Analysis of data from CryptoQuant reveals a marked decline in the average size of ETH whale sell orders executed on Binance. In recent weeks, this average has fallen to approximately 1,350 ETH, a considerable decrease from the roughly 2,250 ETH observed in early January. Factoring in an estimated daily volume of 15 to 35 whale-sized transactions, the cumulative gross sell-side turnover since January 8th is estimated to be between 1.8 and 2 million ETH over the last 45 days. At an assumed average price of $2,400 per ETH, this volume translates to a substantial gross traded value of approximately $4.3 billion to $4.8 billion in large-order executions. It is important to note that this figure represents gross traded volume and not confirmed net outflows, as a portion of these transactions may be attributed to hedging strategies or liquidity provision within the derivatives market.
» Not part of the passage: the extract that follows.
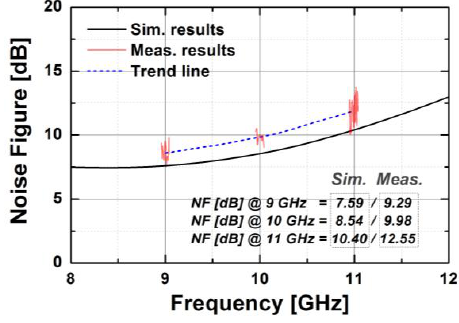
Figure 20. The measured S-parameters of the implemented TRM.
Crypto analyst Darkfost has commented on this trend, suggesting that the reduction in average order size signifies a "gradual disengagement" by major market participants. According to Darkfost, while smaller traders are maintaining their usual transaction volumes, larger players are actively reducing their direct involvement with the order books. This shift has led to a temporary thinning of market depth, meaning that with fewer large orders resting on the books, Ether’s ability to absorb significant price imbalances in the short term is diminished.
In parallel to the changes in exchange flows, data on ETH accumulation addresses paints a contrasting picture. Throughout February, these addresses collectively added over 2.5 million ETH to their holdings, even as the price of Ether saw a decline of approximately 20%. The total holdings of these accumulation addresses have now risen to 26.7 million ETH, up from 22 million at the start of 2026. This steady increase in accumulation suggests that underlying demand for Ether remains robust, despite the apparent reticence of large traders on exchanges.
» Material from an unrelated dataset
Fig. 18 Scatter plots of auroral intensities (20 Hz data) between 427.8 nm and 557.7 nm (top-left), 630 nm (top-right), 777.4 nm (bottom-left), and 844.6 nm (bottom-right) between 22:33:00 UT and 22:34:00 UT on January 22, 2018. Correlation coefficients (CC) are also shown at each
Ether is currently navigating its sixth consecutive week of losses, a period of sustained downward price movement that marks the longest uninterrupted weekly decline since the significant drawdown observed between March 2022 and June 2022, which spanned 10 weeks. That earlier period of losses occurred within the context of a broader bear market and ultimately preceded a cycle bottom before prices began to stabilize. While the current pullback is not as extensive as the 2022 downturn, the persistent weekly losses highlight sustained selling pressure and a weakening momentum on higher timeframes.

Historical market cycle data indicates that if the current decline persists, a significant weekly demand zone between $1,384 and $1,691 could come into focus. This price range previously acted as a key accumulation area during the initial stages of the rally in 2023, suggesting it may attract buying interest once again if prices fall to those levels.
Further insights can be gleaned from futures market liquidation data. Analysis from Coinglass reveals that over $2 billion in short positions are concentrated around the $2,000 mark. This cluster of short liquidations creates a significant liquidity pocket that could potentially act as a near-term magnet for Ether’s price, drawing it towards that level. Conversely, on the downside, approximately $682 million in long positions are at risk if Ether were to fall to $1,600. This indicates a comparatively thinner liquidity pool on the downside compared to the upside liquidation cluster.
Crypto trader RickUntZ has expressed a view that a V-shaped rebound from current levels remains a possibility, citing indicators of underlying demand within the existing market structure. For the immediate future, however, the data suggests that the $2,000 liquidation band represents the next key resistance level that Ether must overcome.

The Ethereum Foundation has recently commenced staking its ETH holdings, a development that occurs amidst ongoing concerns regarding client diversity within the Ethereum network. This move by the foundation may have implications for network security and decentralization, although its direct impact on short-term price action is yet to be determined.